How The Recent GOP Convention Could Affect The Tampa Economy
Officially nominating your party's presidential nominee isn't a small affair. The 2012 Republican National Convention recently adjourned in Tampa, Florida. after tropical storm Isaac threatened to derail the event. The event brought 2,286 delegates and 2,125 additional alternate delegates from the 50 states, District of Columbia and five U.S. territories. In addition, more than 15,000 members of the media converged on Tampa, Fla. and made it the second-largest media gathering this year behind the 2012 Summer Olympic Games in London. Technology allowed the event to be streamed live over the Internet creating what organizers called a "convention without walls." An event of this size has a high price tag, but who picks up the tab? Surprisingly, most of the bills were sent to Tampa's municipal government.

The Cost
Tampa, Fla. mayor Bob Buckhorn called the convention the city's "coming out party." He believes that spending roughly $20 million to host the convention made a big impression on the more than 50,000 visitors and that it was well worth the cost.
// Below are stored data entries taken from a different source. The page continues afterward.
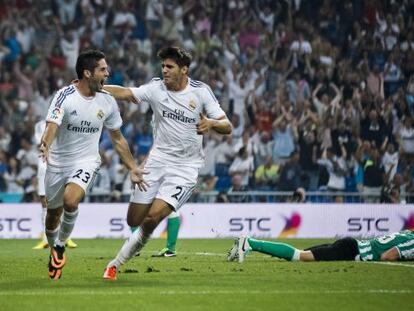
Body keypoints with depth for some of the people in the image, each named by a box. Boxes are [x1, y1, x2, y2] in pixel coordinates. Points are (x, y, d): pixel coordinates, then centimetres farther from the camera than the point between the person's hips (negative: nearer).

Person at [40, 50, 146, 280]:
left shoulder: (107, 102, -3)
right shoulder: (65, 96, -16)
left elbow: (117, 139, 10)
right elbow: (52, 126, -29)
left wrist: (132, 168, 10)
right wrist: (45, 145, -50)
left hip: (87, 162, 1)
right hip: (58, 163, -1)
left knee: (70, 201, -27)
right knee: (53, 213, 12)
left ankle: (61, 245, -3)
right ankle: (53, 250, 39)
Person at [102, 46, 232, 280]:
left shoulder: (201, 91, -5)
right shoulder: (156, 88, -1)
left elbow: (227, 127, -5)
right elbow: (125, 93, -10)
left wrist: (212, 123, -27)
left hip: (186, 167, -3)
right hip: (157, 161, 3)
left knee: (154, 216, -18)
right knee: (134, 220, 0)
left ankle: (119, 260, 1)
He hopes that the visitors take a second look at Tampa as a place to build a business. In addition, he believes that the local economy will get a major boost. Before the convention, he said that visitors would pour around $150 million into local businesses.

However, the cost goes far beyond the $20 million to host the convention. Along with the money spent for security, the city of Tampa government, using local funds along with a $50 million federal grant, gave the city a major makeover. Old infrastructure was torn down, bridges were lit up with colored LED lights, $2.7 million was spent on beautification and a major makeover to the city's international airport was completed.

Was It Worth the Cost?
Tampa, like other cities, has a looming budget deficit that resulted in widespread layoffs that were needed to get the city's finances under control. This has made some people question whether the city could afford such a large event in times of hardship.

A sandwich shop near the convention center reported that only two customers visited for lunch on one of the convention days, and another restaurant owner speaking to reporters said that business was significantly lower than average during the convention. Reports like these are widespread throughout the media. Although some business owners blame tropical storm Isaac for keeping people out of the Tampa area longer than expected, some have seen other problems. The sub shop that saw only two customers could only be reached by asking a police officer to open a security wall, and other security measures like the multiple road closures left some businesses inaccessible to customers during the convention.

Other business owners reported that some events were organized in a way that kept convention goers confined instead of encouraging them to visit local businesses throughout Tampa and the surrounding communities. Philip Porter, an economics professor who studies the economic impact of major events, called the $150 to $200 million estimate, "absurd." He believes that if 50,000 came to Tampa for the convention and purchased food, T-shirts and other small items, that they wouldn't have spent $200 million.

The Bottom Line
The figures are not yet available for the 2012 convention, but if the 2008 Republican National Convention that took place in Minneapolis/St. Paul is used as a guide, Tampa, Fla. should expect to see $150 to $175 million worth of local economic benefit. According to reports, the Minneapolis/St. Paul convention brought roughly $168 million in direct and indirect spending. That's a decent return for hosting a party.